MOF-derived CoCu-N-doped porous carbon frame electrocatalyst for high performance zinc-air battery

Abstract

Zinc-air batteries (ZABs) have received considerable interest because of the growing demand for high-energy–density and safe energy storage systems. Efficient and economical catalysts for the cathodic oxygen reduction reaction (ORR) in ZABs play a crucial role in reducing expenses and facilitating industrialization.

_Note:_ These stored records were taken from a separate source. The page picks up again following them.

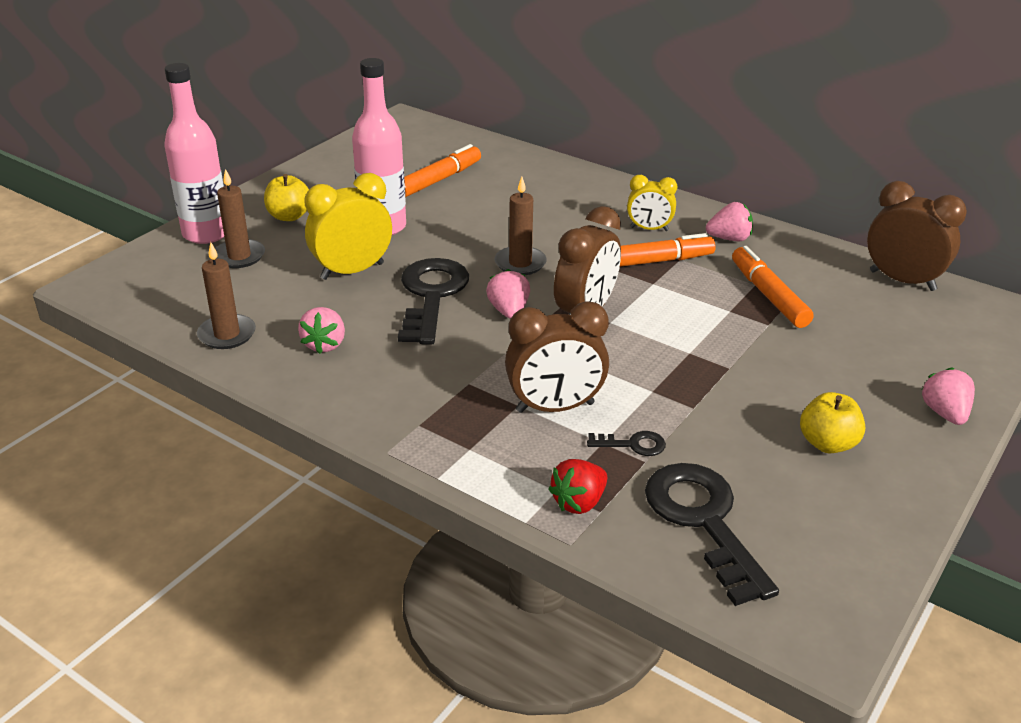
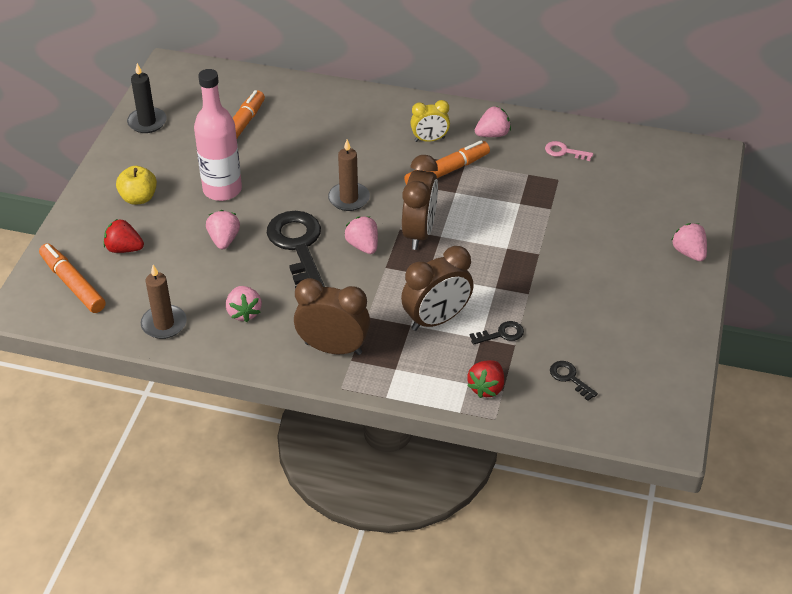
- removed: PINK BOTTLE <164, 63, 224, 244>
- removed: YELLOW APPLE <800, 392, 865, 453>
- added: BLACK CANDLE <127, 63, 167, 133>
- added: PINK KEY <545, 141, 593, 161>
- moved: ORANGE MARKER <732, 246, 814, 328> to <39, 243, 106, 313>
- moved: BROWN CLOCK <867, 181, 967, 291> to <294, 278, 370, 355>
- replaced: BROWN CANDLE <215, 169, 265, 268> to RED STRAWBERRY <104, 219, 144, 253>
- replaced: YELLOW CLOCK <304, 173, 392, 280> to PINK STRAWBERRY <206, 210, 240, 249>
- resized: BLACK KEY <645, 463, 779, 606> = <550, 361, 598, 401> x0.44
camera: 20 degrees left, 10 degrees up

In this study, an efficient alkaline ORR electrocatalyst derived from ZIF-67 is synthesized by a simple one-pot method followed by high-temperature calcination. The optimized catalyst, CoCu-NPC-1000, demonstrates outstanding electrocatalytic performance in ORR, with a half-wave potential (E_1/2) of 0.849 V and an onset potential (E_onset) of 0.988 V. Notably, CoCu-NPC-1000 also shows excellent methanol tolerance, stability, and durability under alkaline conditions. These superior catalytic properties are attributed to the synergistic effect of Co-N_x and Cu-N_x dual active sites, along with the increased average pore diameter facilitated by the pore-forming agent Zn(NO₃)₂·6H₂O. The CoCu-NPC-1000-based zinc-air battery outperforms the power density of Pt/C, achieving 107.1 mW cm^⁻2 at a current density of 124.3 mA cm^⁻2, compared to 84.79 mW cm^⁻2 at 143 mA cm^⁻2 for Pt/C. Additionally, its specific capacity reaches 851 mAh \({g}_{Zn}^{-1}\), exceeding that of Pt/C (688 mAh \({g}_{Zn}^{-1}\)). This study not only confirms the effectiveness of Zn(NO₃)₂·6H₂O as a pore-forming agent but also offers valuable insights into synthesizing bimetallic organic framework-derived electrocatalysts for ZABs.